#### Exercise aim
Stop at the line containing "Atom | https://atom.io/": repeat exactly every line of the entries below from the first up to it, plus that line, with pictures omitted.

── Materials provided

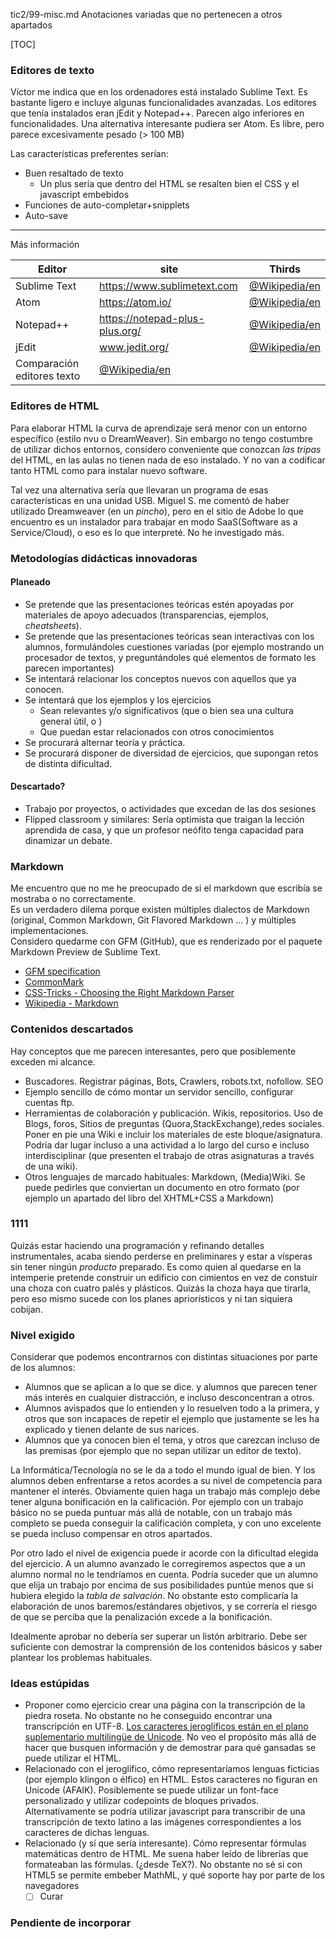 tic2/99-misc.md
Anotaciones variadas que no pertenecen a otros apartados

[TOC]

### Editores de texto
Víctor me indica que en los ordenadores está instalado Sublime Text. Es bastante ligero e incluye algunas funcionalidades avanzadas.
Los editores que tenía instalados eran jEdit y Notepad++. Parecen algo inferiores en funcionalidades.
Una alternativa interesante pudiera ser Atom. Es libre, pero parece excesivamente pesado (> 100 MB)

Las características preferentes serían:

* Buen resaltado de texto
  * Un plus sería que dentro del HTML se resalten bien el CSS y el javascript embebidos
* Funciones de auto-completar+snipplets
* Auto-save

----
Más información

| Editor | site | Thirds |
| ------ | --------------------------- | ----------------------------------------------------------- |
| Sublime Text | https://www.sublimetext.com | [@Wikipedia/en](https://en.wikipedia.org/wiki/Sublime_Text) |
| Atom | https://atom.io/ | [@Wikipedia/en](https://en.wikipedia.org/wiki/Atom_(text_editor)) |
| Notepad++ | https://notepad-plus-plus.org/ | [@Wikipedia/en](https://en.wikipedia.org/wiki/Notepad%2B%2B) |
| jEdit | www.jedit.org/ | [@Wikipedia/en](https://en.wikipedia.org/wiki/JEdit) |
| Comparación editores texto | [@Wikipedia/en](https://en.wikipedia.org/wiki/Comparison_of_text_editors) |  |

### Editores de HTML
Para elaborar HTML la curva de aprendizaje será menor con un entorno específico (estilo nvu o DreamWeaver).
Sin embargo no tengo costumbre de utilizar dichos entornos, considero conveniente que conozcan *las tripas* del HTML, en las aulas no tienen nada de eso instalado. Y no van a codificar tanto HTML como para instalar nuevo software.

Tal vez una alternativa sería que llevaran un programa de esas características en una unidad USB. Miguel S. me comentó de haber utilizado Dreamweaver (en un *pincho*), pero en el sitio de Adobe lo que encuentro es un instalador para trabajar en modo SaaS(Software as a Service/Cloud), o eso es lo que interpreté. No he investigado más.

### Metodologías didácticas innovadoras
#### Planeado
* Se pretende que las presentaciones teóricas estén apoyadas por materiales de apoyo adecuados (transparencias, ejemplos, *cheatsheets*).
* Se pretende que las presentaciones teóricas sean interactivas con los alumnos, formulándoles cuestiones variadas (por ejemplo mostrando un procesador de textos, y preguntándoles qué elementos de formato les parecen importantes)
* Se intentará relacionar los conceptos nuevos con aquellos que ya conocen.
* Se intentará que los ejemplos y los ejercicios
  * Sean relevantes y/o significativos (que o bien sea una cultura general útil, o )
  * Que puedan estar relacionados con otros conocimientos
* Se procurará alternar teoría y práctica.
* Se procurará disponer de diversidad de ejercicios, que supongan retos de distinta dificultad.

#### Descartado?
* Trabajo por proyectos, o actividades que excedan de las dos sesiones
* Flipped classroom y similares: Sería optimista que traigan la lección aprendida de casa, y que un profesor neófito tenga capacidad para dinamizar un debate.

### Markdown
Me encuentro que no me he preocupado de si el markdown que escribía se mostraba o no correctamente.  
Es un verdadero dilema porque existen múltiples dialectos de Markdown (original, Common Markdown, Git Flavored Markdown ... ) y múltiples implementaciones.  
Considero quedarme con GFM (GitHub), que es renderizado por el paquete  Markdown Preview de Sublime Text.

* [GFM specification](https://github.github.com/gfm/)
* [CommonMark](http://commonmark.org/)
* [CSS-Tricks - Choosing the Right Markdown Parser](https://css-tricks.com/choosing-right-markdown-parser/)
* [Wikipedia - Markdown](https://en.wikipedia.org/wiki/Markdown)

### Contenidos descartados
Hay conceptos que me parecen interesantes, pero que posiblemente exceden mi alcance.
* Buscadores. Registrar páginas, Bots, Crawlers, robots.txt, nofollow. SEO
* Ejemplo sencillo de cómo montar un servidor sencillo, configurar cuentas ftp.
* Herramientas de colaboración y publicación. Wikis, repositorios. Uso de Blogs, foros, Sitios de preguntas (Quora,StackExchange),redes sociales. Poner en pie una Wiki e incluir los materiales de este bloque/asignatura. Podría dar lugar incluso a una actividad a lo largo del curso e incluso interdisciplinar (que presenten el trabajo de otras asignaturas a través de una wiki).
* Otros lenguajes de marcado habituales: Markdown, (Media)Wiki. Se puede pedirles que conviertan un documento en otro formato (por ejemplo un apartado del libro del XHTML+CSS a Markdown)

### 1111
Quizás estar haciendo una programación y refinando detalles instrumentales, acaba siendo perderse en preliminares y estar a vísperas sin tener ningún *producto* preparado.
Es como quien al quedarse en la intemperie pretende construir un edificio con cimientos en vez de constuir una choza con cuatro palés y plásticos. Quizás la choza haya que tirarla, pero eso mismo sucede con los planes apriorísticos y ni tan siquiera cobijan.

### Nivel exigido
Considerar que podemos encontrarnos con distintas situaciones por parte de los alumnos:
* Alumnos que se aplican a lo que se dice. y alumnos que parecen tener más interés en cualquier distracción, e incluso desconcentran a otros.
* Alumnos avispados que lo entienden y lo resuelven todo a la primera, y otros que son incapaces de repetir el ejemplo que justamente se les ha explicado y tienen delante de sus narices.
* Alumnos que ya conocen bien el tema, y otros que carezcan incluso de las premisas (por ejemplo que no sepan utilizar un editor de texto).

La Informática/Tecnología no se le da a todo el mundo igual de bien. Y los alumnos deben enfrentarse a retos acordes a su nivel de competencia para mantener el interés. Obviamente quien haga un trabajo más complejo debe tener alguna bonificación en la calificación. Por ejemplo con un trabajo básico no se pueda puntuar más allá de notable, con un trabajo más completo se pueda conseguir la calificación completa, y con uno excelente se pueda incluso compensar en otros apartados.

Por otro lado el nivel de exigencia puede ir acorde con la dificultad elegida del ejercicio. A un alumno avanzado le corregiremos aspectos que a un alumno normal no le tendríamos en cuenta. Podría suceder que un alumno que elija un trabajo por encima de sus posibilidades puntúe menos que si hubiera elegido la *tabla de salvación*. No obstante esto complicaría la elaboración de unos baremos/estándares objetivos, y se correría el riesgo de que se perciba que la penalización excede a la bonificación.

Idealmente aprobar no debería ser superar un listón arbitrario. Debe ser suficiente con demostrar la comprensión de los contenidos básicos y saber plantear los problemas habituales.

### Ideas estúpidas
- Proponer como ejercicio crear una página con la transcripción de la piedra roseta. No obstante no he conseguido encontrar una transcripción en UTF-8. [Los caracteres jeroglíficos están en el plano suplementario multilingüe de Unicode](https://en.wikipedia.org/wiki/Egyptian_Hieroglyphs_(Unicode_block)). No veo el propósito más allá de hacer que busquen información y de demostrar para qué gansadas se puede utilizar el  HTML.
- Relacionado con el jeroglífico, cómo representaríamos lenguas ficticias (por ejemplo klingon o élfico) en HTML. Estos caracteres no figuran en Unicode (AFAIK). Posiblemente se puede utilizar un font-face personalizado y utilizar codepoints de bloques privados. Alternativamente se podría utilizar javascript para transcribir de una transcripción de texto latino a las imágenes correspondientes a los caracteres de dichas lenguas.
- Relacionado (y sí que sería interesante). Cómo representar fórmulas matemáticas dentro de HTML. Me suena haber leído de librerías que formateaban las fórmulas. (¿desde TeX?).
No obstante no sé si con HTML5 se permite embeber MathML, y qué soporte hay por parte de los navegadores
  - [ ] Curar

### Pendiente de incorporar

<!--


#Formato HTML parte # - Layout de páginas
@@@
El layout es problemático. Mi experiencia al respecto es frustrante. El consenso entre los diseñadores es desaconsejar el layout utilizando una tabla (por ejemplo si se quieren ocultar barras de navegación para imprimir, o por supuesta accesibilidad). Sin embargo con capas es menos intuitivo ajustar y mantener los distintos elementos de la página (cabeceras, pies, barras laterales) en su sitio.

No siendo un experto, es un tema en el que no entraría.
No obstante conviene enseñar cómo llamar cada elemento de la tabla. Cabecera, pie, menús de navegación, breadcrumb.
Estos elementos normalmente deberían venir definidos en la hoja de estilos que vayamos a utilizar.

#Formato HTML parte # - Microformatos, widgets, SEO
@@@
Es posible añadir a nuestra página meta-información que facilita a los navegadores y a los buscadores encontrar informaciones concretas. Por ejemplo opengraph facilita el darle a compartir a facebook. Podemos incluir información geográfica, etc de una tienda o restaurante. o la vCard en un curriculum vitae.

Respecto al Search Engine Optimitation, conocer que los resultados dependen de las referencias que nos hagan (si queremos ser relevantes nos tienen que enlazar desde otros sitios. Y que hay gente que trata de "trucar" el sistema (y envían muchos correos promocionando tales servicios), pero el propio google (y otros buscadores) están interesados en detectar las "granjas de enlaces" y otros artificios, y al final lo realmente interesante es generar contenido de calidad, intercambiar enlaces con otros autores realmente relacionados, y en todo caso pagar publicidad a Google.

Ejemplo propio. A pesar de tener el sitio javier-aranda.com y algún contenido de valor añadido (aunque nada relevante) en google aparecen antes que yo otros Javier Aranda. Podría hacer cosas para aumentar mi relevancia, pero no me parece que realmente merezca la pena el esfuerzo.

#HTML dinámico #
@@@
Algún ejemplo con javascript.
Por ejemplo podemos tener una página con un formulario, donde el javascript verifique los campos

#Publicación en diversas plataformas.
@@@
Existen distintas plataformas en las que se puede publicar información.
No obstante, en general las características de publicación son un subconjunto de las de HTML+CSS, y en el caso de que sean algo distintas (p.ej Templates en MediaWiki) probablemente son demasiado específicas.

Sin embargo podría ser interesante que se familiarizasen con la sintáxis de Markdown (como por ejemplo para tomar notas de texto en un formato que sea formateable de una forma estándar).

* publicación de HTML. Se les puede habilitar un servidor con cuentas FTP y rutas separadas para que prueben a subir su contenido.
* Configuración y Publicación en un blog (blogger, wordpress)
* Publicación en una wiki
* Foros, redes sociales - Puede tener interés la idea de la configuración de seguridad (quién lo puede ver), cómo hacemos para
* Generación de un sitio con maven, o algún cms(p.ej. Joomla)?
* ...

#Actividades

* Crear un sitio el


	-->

────

#### Response to the exercise
 tic2/99-misc.md
Anotaciones variadas que no pertenecen a otros apartados

[TOC]

### Editores de texto
Víctor me indica que en los ordenadores está instalado Sublime Text. Es bastante ligero e incluye algunas funcionalidades avanzadas.
Los editores que tenía instalados eran jEdit y Notepad++. Parecen algo inferiores en funcionalidades.
Una alternativa interesante pudiera ser Atom. Es libre, pero parece excesivamente pesado (> 100 MB)

Las características preferentes serían:

* Buen resaltado de texto
  * Un plus sería que dentro del HTML se resalten bien el CSS y el javascript embebidos
* Funciones de auto-completar+snipplets
* Auto-save

----
Más información

| Editor | site | Thirds |
| ------ | --------------------------- | ----------------------------------------------------------- |
| Sublime Text | https://www.sublimetext.com | [@Wikipedia/en](https://en.wikipedia.org/wiki/Sublime_Text) |
| Atom | https://atom.io/ | [@Wikipedia/en](https://en.wikipedia.org/wiki/Atom_(text_editor)) |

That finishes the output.